The view from my plot!
This morning I made time to visit my allotment which doesn’t happen that often these days. I was late in London at college last night and had awoken as always too late and to much general child induced morning chaos – arguments, some dog poo that had mysteriously made it’s way into the house and needed to be cleared up, confusion about whether the kids had a trip to pizza hut and needed a packed lunch or not, an interview later today and mindfulness-based supervision were all things I had to navigate before 11am.
But squeeze in a trip to my plot I did and after that list of things it felt practically obligatory! I weeded for 20 minutes and then gave myself permission to just sit and watch the sky for 10 minutes before heading home, something again that I rarely do. When I started the practice several years ago I had no idea it would impact so deeply on my life and had no idea about the recent research into awe and the positive affects it can have on our lives. Researchers have found that having a daily dose of awe in our lives can improve our moods, our health, make us more cooperative and less materialistic and even help with critical thinking.
And for me watching the sky gives me that daily dose of awe that we all need in our lives, so too does watching a nature programme on TV – so this is something literally all of us can access in our own way. And it works well with clients who have experienced trauma and who might not yet feel OK to sit with their eyes closed on a cushion, simply going to their local park or even looking out the window at some clouds can be enough to kick start the process of better regulating emotions.
Today’s total practice time: 30 minutes (including 10 minutes of sky watching)
Birkbeck holds a special place in my heart.
I have often written/joked about my addiction to life long learning and Birkbeck saw one of my most expensive forays into lifelong learning when I did a Masters more there 10 years ago. Like many who have done a Masters, I’m not 100% sure what it added to my career opportunities and I have certainly moved away from what I studied since having children.
I did an MRes in Government, Policy and Politics and though my work is now in Therapeutic Services and Interventions the research skills I gained during the course have since served me well in both my day-job (focus groups and post-service interviews with clients and report writing are both examples) and my mindfulness teaching (evaluating and measuring the impact of the work I do has always been a passion along with reading the latest research on Mindfulness and EMDR).
Birkbeck is also the place where I did my first eight week mindfulness course as a participant. Under the tutelage of Michael Chaskalson and in a hot and crowded room along with 25 other busy, burnt out Londoners I learnt to pause, breathe and began cultivating more calm than I had had in many years.

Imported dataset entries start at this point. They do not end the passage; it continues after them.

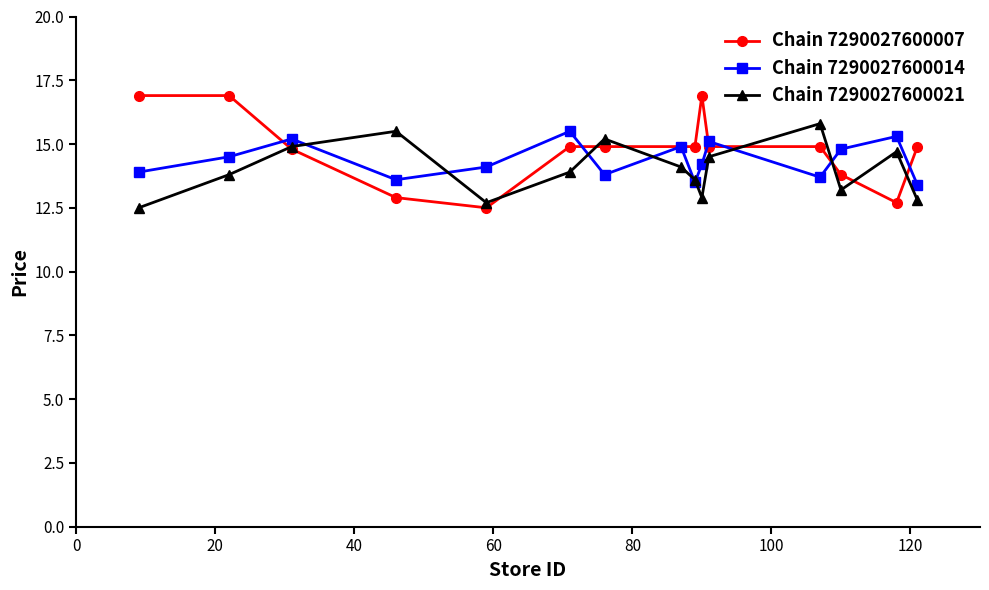

What is the value of the Chain 7290027600007 point at the 7th from the left?

14.9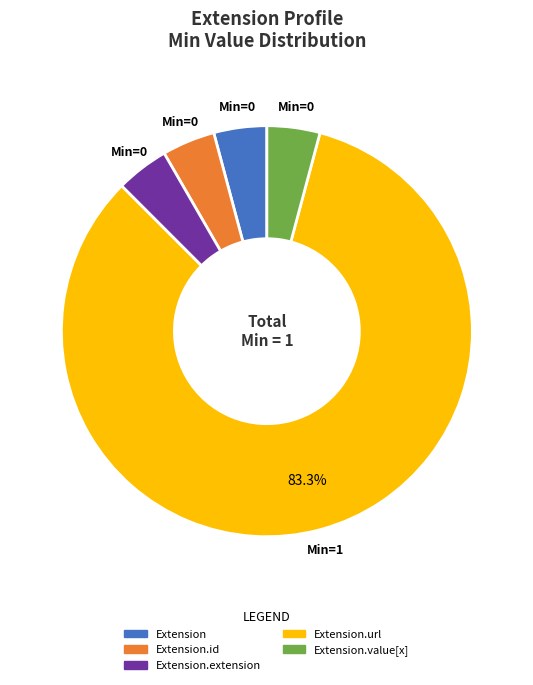

Does any single category account for the majority?

Yes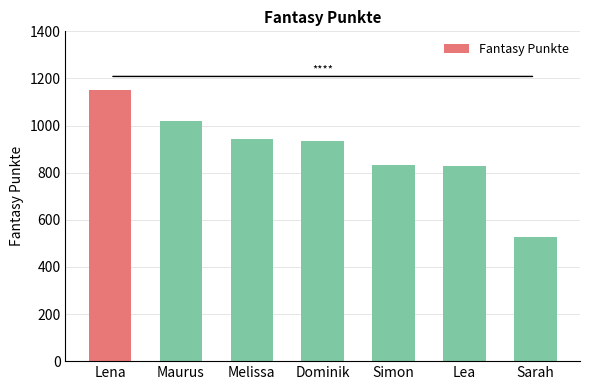

Does the chart contain stacked bars?

No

So it was with much fondness that I prepared to teach a course for The Bloomsbury Institute Staff and Students, and was delighted to find out that I would be teaching this course at Birkbeck. bil.ac.uk I now have an excuse to go to my old stomping ground of Bloomsbury once a week and soak in the vibes of SOAS, IoE (where I also studied to train as a teacher) and Birkbeck. It was a sunny spring morning on my first day of teaching there and as I left I noticed with affection a predictable queue for the Hari Krishna food that is served there everyday, good to see some things don’t change. A new edition was a pop up bike maintenance service, run for and by students.
Such a special part of London, so many memories and I realised in the sunshine, I may not easily be able to sum up all that doing a Masters gave my career but it certainly gave me a few happy years before and just after my children were born, it gave me a sense of belonging to a vibrant student world and I am happy to be a part of that again, for a brief time at least.